From mboxrd@z Thu Jan  1 00:00:00 1970
Received: from math.gatech.edu (euclid.skiles.gatech.edu [130.207.146.50]) by werple.net.au (8.7/8.7.1) with SMTP id FAA12711 for <mason@werple.mira.net.au>; Tue, 7 Nov 1995 05:33:23 +1100 (EST)
Received: by math.gatech.edu (5.x/SMI-SVR4)
	id AA07571; Mon, 6 Nov 1995 13:20:20 -0500
Resent-Date: Mon, 6 Nov 1995 18:25:09 +0100 (MET)
Old-Return-Path: <hzoli@cs.elte.hu>
From: Zoltan Hidvegi <hzoli@cs.elte.hu>
Message-Id: <199511061725.SAA08785@bolyai.cs.elte.hu>
Subject: Re: Expansion/quoting quirks
To: kaefer@aglaia.snafu.de (Thorsten Meinecke)
Date: Mon, 6 Nov 1995 18:25:09 +0100 (MET)
In-Reply-To: <m0tC4gW-00007BC@aglaia.snafu.DE> from "Thorsten Meinecke" at Nov 5, 95 02:00:27 pm
X-Mailer: ELM [version 2.4 PL24]
Mime-Version: 1.0
Content-Type: text/plain; charset=US-ASCII
Content-Transfer-Encoding: 7bit
Sender: hzoli@cs.elte.hu
Resent-Message-Id: <"M5HPm1.0.Ds1.Z7bdm"@euclid>
Resent-From: zsh-workers@math.gatech.edu
X-Mailing-List: <zsh-workers@math.gatech.edu> archive/latest/537
X-Loop: zsh-workers@math.gatech.edu
Precedence: list
Resent-Sender: zsh-workers-request@math.gatech.edu

Thorsten Meinecke wrote:
> echo `echo \\\\`    # broken in hzoli, and in vanilla zsh if invoked as (k)sh

Yes, that's really broken.  However echo is not good for testing here since
shells are diffen in how they interpret escape sequences in echo.  It's better
to alias echo to 'print -r --'.  With zsh it is enough to set the bsdecho
option.  This bug appeared with the input patches from Peter.  The following
happens:  the \\\\ within `...` is parsed as Bnull\Bnull\.  The lexer is
called again with that and it thinks that the first \ quotes the Bnull.  The
last \ then a parse error.  Below is a patch to input.c to drop tokens from
the input.  These returned tokens caused some other bugs earlier and it can be
dangerous when a script contains some tokens.

> echo "$(echo \\\\)" # sh and ksh seem to differ here (bash would give `\\')

sh should give two slashes.  The difference is probably in the escape handling
of sh.

> nargs ${undef-"a b"}             # vanilla + hzoli: shouldn't split here

That's difficult.  sh_word_split splits the result of a parameter expansion.
Here the result is 'a b' which is split to 'a' 'b'.

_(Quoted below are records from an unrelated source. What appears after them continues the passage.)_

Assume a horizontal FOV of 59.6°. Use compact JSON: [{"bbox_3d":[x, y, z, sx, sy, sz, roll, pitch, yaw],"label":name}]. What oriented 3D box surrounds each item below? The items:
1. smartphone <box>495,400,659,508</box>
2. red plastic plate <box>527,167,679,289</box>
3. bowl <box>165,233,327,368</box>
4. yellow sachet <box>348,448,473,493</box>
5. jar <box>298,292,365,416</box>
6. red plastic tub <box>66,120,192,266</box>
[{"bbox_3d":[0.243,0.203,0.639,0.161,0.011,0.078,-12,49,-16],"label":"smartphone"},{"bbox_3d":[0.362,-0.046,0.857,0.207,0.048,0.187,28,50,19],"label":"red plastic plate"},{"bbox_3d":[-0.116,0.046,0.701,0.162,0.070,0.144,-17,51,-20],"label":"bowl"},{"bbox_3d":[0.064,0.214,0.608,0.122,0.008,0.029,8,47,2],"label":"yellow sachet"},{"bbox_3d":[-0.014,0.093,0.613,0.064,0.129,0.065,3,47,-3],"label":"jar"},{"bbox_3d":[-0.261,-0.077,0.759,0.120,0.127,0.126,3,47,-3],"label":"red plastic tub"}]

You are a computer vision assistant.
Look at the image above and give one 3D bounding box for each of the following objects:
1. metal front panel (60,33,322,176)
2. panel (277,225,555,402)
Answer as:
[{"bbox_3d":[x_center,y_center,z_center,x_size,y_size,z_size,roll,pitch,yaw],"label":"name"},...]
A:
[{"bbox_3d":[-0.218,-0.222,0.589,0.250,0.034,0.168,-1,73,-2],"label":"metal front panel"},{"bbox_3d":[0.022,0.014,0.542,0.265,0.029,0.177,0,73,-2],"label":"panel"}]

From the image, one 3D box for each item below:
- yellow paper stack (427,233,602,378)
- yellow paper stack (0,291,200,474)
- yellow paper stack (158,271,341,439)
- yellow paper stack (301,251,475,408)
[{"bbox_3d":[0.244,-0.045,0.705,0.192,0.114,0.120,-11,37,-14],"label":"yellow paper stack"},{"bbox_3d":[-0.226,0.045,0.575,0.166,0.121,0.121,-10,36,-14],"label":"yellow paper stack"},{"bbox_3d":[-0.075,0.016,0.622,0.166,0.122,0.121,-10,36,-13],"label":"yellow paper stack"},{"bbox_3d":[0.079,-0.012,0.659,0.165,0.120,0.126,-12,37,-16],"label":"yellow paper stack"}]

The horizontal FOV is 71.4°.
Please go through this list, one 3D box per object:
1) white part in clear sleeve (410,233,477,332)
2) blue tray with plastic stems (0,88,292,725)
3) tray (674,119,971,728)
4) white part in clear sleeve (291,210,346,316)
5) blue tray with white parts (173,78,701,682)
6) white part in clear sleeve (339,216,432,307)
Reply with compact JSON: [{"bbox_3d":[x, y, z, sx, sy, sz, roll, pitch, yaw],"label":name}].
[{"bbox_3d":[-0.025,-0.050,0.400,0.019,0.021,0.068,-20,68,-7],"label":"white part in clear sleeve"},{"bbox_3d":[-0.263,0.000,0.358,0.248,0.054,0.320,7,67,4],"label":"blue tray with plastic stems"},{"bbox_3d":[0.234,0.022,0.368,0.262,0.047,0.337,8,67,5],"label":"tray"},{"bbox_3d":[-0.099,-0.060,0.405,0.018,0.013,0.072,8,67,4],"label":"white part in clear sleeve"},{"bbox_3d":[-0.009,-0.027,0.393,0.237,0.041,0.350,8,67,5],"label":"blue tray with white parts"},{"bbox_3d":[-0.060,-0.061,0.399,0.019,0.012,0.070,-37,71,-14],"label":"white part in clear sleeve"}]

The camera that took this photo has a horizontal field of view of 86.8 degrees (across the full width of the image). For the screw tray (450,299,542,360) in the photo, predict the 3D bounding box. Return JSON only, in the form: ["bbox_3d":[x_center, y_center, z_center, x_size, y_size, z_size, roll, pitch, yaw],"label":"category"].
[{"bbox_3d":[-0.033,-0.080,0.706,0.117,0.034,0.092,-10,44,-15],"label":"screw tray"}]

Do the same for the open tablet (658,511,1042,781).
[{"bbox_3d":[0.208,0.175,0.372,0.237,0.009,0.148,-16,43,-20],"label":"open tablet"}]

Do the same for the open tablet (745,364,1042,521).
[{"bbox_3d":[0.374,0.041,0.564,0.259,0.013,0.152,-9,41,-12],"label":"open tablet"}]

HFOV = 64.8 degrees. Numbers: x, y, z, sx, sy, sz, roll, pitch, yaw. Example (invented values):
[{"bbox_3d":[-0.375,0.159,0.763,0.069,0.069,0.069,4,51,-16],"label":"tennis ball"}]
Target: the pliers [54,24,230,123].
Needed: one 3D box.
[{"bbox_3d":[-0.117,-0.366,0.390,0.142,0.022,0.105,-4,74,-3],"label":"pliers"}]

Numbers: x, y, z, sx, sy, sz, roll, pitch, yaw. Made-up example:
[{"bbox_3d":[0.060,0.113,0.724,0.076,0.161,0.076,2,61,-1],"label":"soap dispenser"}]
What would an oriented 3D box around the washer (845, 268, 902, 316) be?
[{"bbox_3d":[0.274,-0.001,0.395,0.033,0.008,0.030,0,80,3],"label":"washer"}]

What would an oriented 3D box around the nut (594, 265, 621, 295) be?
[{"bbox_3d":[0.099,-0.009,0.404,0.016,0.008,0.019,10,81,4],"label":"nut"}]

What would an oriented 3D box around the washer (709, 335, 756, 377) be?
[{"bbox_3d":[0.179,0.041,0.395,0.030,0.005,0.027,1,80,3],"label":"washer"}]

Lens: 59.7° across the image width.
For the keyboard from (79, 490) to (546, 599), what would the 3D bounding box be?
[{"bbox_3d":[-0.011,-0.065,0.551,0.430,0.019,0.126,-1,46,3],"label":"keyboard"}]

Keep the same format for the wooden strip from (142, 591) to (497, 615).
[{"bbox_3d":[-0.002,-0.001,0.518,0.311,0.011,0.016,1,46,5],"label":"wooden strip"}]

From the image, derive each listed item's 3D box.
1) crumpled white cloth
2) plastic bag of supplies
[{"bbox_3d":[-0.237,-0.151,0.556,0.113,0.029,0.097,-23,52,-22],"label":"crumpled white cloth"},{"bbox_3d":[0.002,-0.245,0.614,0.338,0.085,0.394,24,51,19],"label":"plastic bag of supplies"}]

> #% argc=3, argv=( 'a b' '' 'c' )
> nargs ${undef-"$@"}              # hzoli: 'a b' shouldn't split into 'a' 'b'

Same as the previous example.

> #% argc=3, argv=( 'a b' '' 'c' )
> nargs "${undef-"$@"}"            # hzoli: zsh: closing brace expected

That's because the second " closes the first.  It would be easy to fix it.

My problem is that I do not know what is the standard behaviour here.  My
library does not have the relevant POSIX papers.

It would be important to know how to parse these things.  It seems that the
lexer should be called on the body of ${...-...}.  I'll try to fix these if
someone tells me what the standards say here.  I have ksh93.  May I assume
that ksh93 behaviour is the standard?

The most difficult part here is ${...##...}.  Here the body should be
interpreted as a pattern.  Here the expanded body shoud be parsed again for
quotes.  E.g. foo='te\s\t' bar='\s\t' ; echo ${foo%%$bar} does not removes the
tail of foo since \ only escapes the s and t.  But foo='te"st"' bar='"??"'
echo ${foo%$bar} does remove the tail.

Bye,

  Zoltan

diff -c Src/input.c~ Src/input.c
*** Src/input.c~	Sat Nov  4 09:47:43 1995
--- Src/input.c	Mon Nov  6 17:50:17 1995
***************
*** 109,115 ****
  	if (inbufleft) {
  	    inbufleft--;
  	    inbufct--;
! 	    return lastc = (unsigned)*inbufptr++;
  	}
  	/*
  	 * No characters in input buffer.
--- 109,118 ----
  	if (inbufleft) {
  	    inbufleft--;
  	    inbufct--;
! 	    lastc = (unsigned)*inbufptr++;
! 	    if (itok(lastc))
! 		continue;
! 	    return lastc;
  	}
  	/*
  	 * No characters in input buffer.